The attack prompted new security measures at Morningside Park, including 24-hour guard booths outside the park. The operational hours of the evening safety shuttle bus were also extended. Additional funding was promised for security measures at Morningside Park, as well as fixing the outdoor lighting. NYPD committed additional officers for patrolling the park, and Columbia University pledged more security guards. New York City Council member Mark D. Levine announced he was attempting to get funds to add security cameras that could be monitored in real time by police officers.

==Reaction==
The murder of Majors garnered considerable news coverage and was referred to as a political football, in part because violent crime had fallen significantly in New York City in preceding years.

The case was particularly notable due to the young ages of the suspects; juveniles under the age of fifteen account for only a small fraction (significantly less than 1%) of those arrested for murder each year. In addition, due to the suspects being black and the victim of the killing being white, the murder is reported to have "resurfaced the longstanding racial and class tensions between Columbia University and the fast-gentrifying neighborhood of Harlem".
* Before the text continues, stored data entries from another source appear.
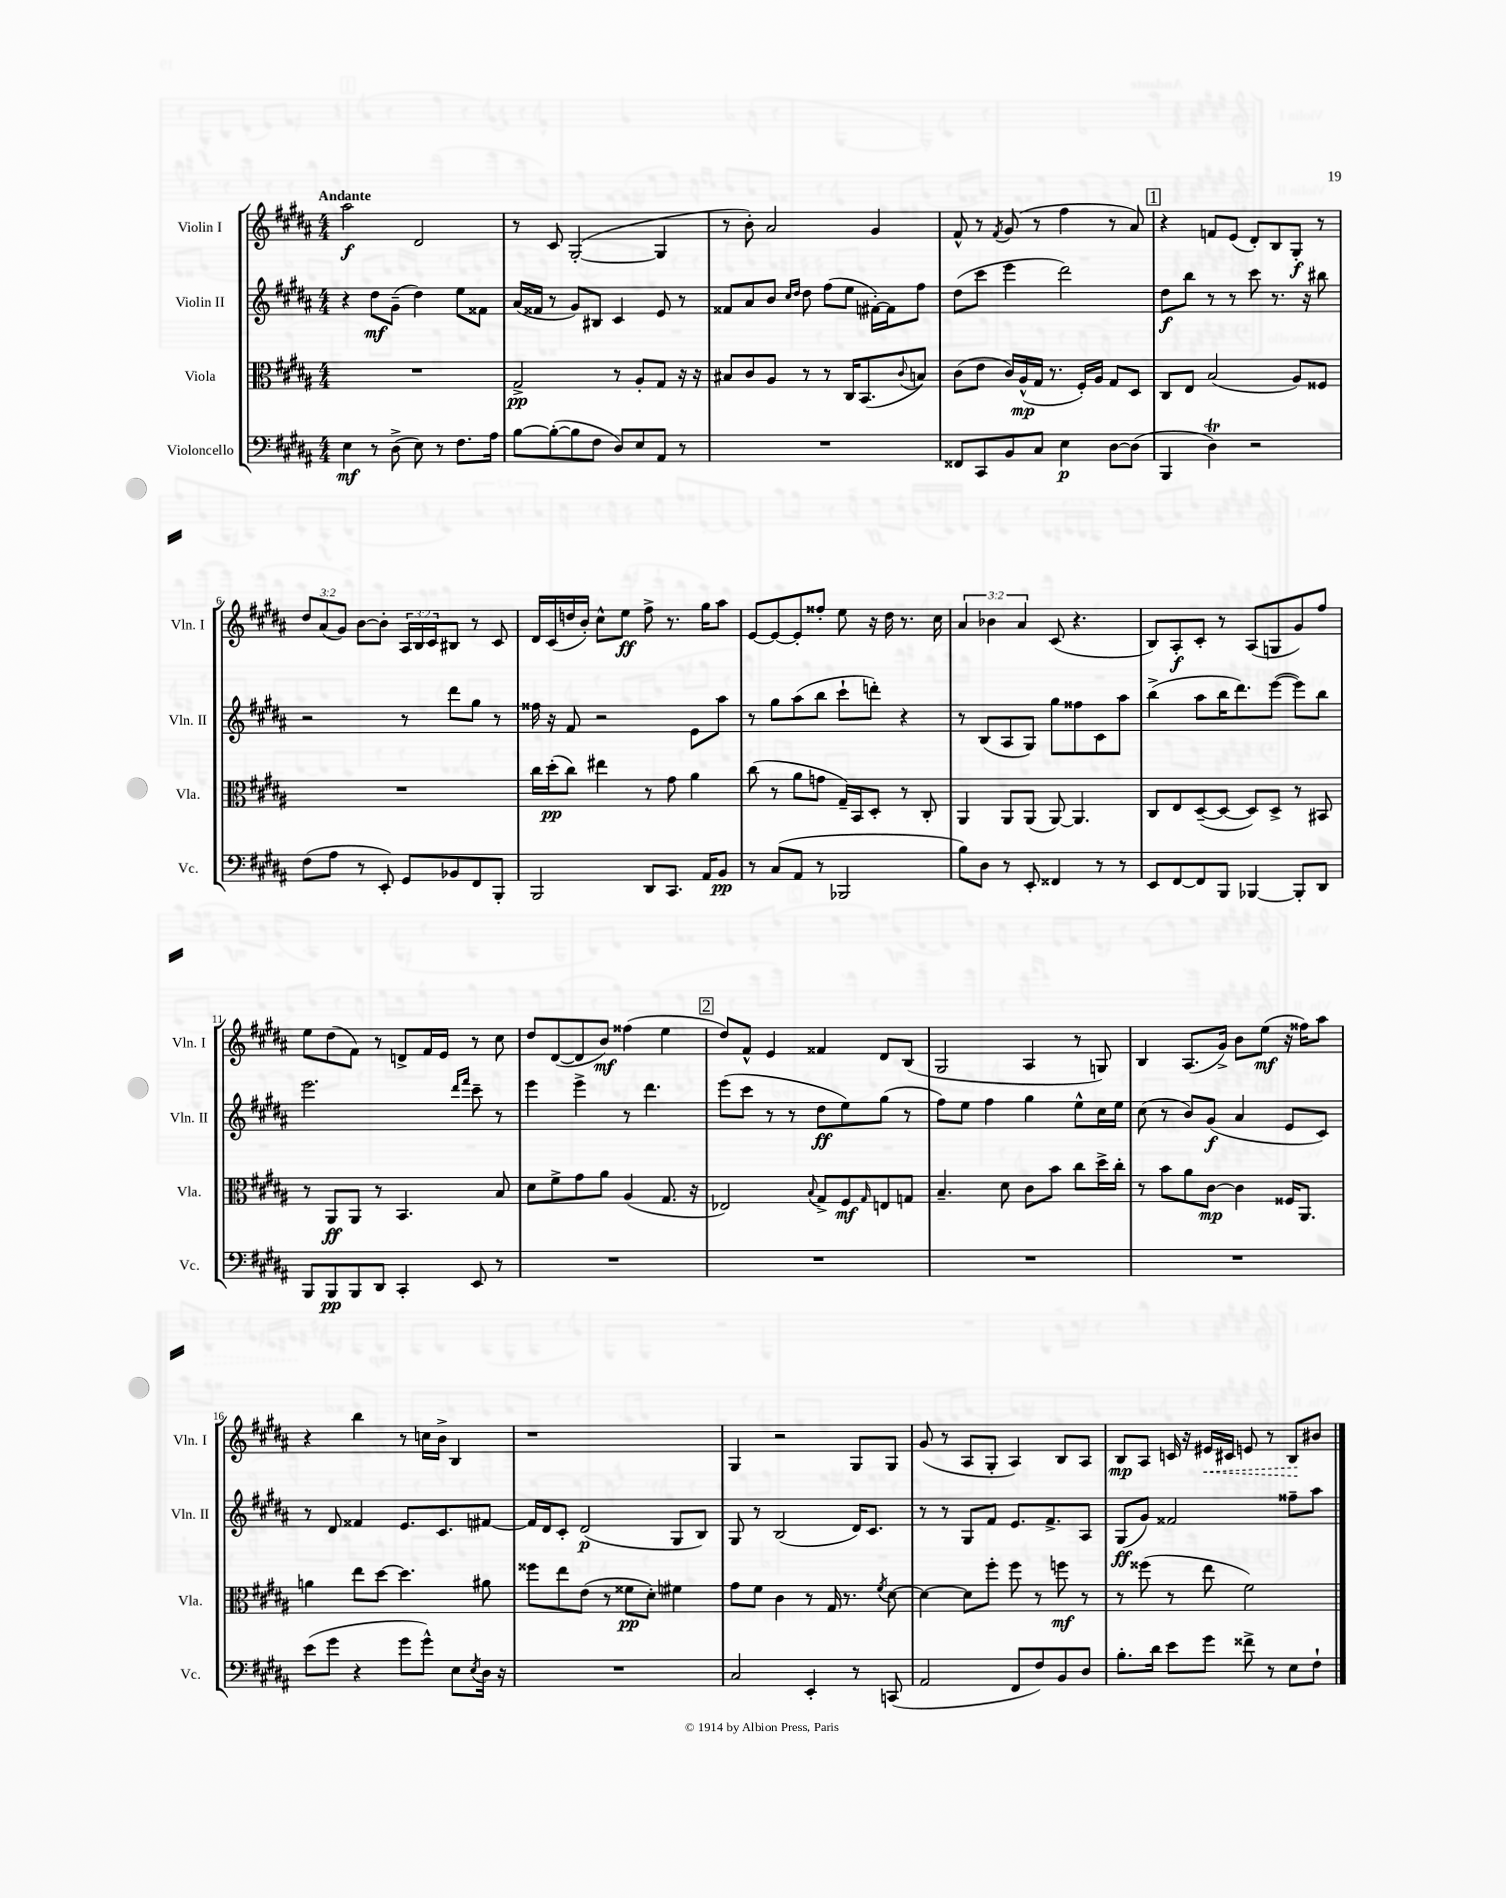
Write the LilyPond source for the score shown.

<<
\new StaffGroup <<
\new Staff = "s0" \with { instrumentName = "Violin I" shortInstrumentName = "Vln. I" } {
    \clef treble \key b \major \numericTimeSignature \time 4/4 \override Staff.TupletNumber.text = #tuplet-number::calc-fraction-text \tempo "Andante"
    ais''2\f dis'2 |
    r8 cis'8 gis2~-.( gis4 |
    r8 b'8-.) ais'2 gis'4 |
    fis'8-^ r8 \acciaccatura { fis'8 } gis'8( r8 fis''4 r8 ais'8) |
    \mark \markup { \box "1" } r4 f'8 e'8( dis'8-.) b8 gis8-.\f r8 |
    \tuplet 3/2 { dis''8 ais'8( gis'8) } b'8~ b'8-. \tuplet 3/2 { ais16 b16 cis'16 } bis8 r8 cis'8 |
    dis'16 cis'16( d''16 b'16-.) cis''8-^ e''8\ff fis''8-> r8. gis''16 ais''8 |
    e'8~ e'8~ e'8-. fisis''8-. e''8 r16 dis''16 r8. cis''16 |
    \tuplet 3/2 { ais'4 bes'4 ais'4 } cis'8( r4. |
    b8) ais8-.\f cis'8-. r8 ais8( g8 gis'8) fis''8 |
    e''8 dis''8( fis'8) r8 d'8-> fis'16 e'16 r8 cis''8 |
    dis''8 dis'8~( dis'8 b'8\mf) fisis''4( e''4 |
    \mark \markup { \box "2" } dis''8) fis'8-^ e'4 fisis'4 dis'8 b8( |
    gis2 ais4 r8 g8) |
    b4 ais8.( gis'16->) b'8 e''8\mf( r16 fisis''16) ais''8 |
    r4 b''4 r8 c''16 b'16-> b4 |
    r1 |
    gis4 r2 gis8 gis8 |
    gis'8( r8 ais8 gis8-. ais4) b8 ais8 |
    b8\mp ais8 c'16 r16 \once \override Hairpin.style = #'dashed-line eis'16\< cis'16 e'8 r8 b8\! bis'8 \bar "|." |
}
\new Staff = "s1" \with { instrumentName = "Violin II" shortInstrumentName = "Vln. II" } {
    \clef treble \key b \major \numericTimeSignature \time 4/4
    r4 dis''8\mf gis'8--( dis''4) e''8 fisis'8 |
    ais'16( fisis'16 r8 gis'8) bis8 cis'4 e'8 r8 |
    fisis'8 ais'8 b'8 \grace { cis''16 dis''16 } dis''8 fis''8( e''8 fis'16~-.) fis'16 fis''8 |
    dis''8( cis'''8 e'''4 dis'''2) |
    \mark \markup { \box "1" } dis''8\f b''8 r8 r8 cis'''8 r8. r16 bis''8 |
    r2 r8 dis'''8 gis''8 r8 |
    fisis''16 r16 fis'8 r2 e'8 ais''8 |
    r8 gis''8 ais''8( b''8 cis'''8-! d'''8-.) r4 |
    r8 b8( ais8 gis8) gis''8 fisis''8 cis'8 ais''8 |
    b''4->( ais''8 b''16 dis'''8.) e'''8~( e'''8) b''8 |
    e'''2. \grace { dis'''16 fis'''16 } cis'''8-- r8 |
    e'''4 e'''4-> r8 dis'''4. |
    \mark \markup { \box "2" } e'''8( cis'''8 r8 r8 dis''8\ff e''8) gis''8( r8 |
    fis''8) e''8 fis''4 gis''4 e''8-^ cis''16 e''16 |
    cis''8( r8 b'8) gis'8\f( ais'4 e'8 cis'8) |
    r8 dis'8 fisis'4 e'8. cis'8. fis'8~ |
    fis'16 dis'16 cis'8-. dis'2\p( gis8 b8) |
    gis8 r8 b2( dis'16) cis'8. |
    r8 r8 gis8 fis'8 e'8. fis'8.-> ais8 |
    gis8\ff( gis'8) fisis'2 fisis''8-- ais''8 \bar "|." |
}
\new Staff = "s2" \with { instrumentName = "Viola" shortInstrumentName = "Vla." } {
    \clef alto \key b \major \numericTimeSignature \time 4/4
    R1 |
    gis2->\pp r8 ais8-. gis8 r16 r16 |
    bis8 cis'8 ais8 r8 r8 cis16 b,8.( \appoggiatura { cis'8 } b8) |
    cis'8( e'8 cis'16) ais16-^\mp( gis16 r8. fis16-.) ais16 gis8 dis8 |
    \mark \markup { \box "1" } cis8 e8 b2( ais8) fisis8 |
    R1 |
    cis''16 dis''16-.\pp( cis''8) eis''4 r8 gis'8 ais'4 |
    cis''8( r8 ais'8 g'8 gis16--) b,16 dis8-. r8 cis8-. |
    ais,4 ais,8 ais,8( ais,8~) ais,4. |
    cis8 e8 dis8~--( dis8~ dis8) dis8-> r8 bis,8 |
    r8 ais,8\ff ais,8 r8 b,4. b8 |
    dis'8 fis'8-> gis'8 ais'8 ais4( gis8. r16 |
    \mark \markup { \box "2" } ees2) \appoggiatura { b8 } gis8-> fis8\mf \grace { gis16 } e8 g8 |
    b4.-- dis'8 cis'8 b'8 cis''8 dis''16-> cis''16-. |
    r8 b'8 ais'8 cis'8~\mp cis'4 fisis16 ais,8. |
    a'4 e''8 dis''8~ dis''4. ais'8 |
    fisis''8 e''8 e'8( r8 fisis'8\pp dis'8-.) fis'4 |
    gis'8 fis'8 cis'4 r8 gis16 r8. \acciaccatura { fis'8 } dis'8~ |
    dis'4~ dis'8 fis''8-. fis''8 r8 f''8\mf r8 |
    r8 fisis''8( r8 e''8 fis'2) \bar "|." |
}
\new Staff = "s3" \with { instrumentName = "Violoncello" shortInstrumentName = "Vc." } {
    \clef bass \key b \major \numericTimeSignature \time 4/4
    e4\mf r8 dis8->( e8) r8 fis8. ais16 |
    b8~ b8~-.( b8 fis8 dis8) e8 ais,8 r8 |
    R1 |
    fisis,8 cis,8 b,8 cis8 e4\p dis8~ dis8( |
    \mark \markup { \box "1" } b,,4 dis4\trill) r2 |
    fis8( ais8 r8 e,8-.) gis,8 bes,8 fis,8 b,,8-. |
    b,,2 dis,8 cis,8. ais,16 b,8\pp |
    r8 cis8( ais,8 r8 bes,,2 |
    b8) dis8 r8 e,8-. fisis,4 r8 r8 |
    e,8 fis,8~ fis,8 b,,8 bes,,4~ bes,,8-. dis,8 |
    b,,8 b,,8\pp b,,8 dis,8 cis,4-. e,8 r8 |
    R1 |
    \mark \markup { \box "2" } R1 |
    R1 |
    R1 |
    e'8( gis'8 r4 gis'8 gis'8-^) e8 \acciaccatura { e8 } dis16 r16 |
    R1 |
    cis2 e,4-. r8 c,8( |
    ais,2 fis,8 fis8) b,8 dis8 |
    b8.-. dis'16 e'8 gis'8 fisis'8-> r8 e8 fis8-! \bar "|." |
}
>>
>>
The New York Times has compared the case to the 1989 Central Park jogger case, which occurred nearby in the North Woods of Central Park; both cases involved a young female victim and alleged young male perpetrators, although the suspects of the 1989 case had their charges vacated. This comparison to the jogger case was echoed by Time and the Star Tribune. Gale Brewer, the borough president of Manhattan, urged detectives to proceed with caution to avoid an outcome similar to the jogger case. In an effort to avoid the mistakes made by police 30 years prior, all questioning of the suspects in the Tessa Majors case was video recorded. New York magazine called it a defining, once-in-a-generation crime for New Yorkers.

In 2021, the press remarked that the Morningside Park area continued to raise safety concerns similar to the murder of Majors; this time the killing of Davide Giri; the New York Times called it "an eerie reprise".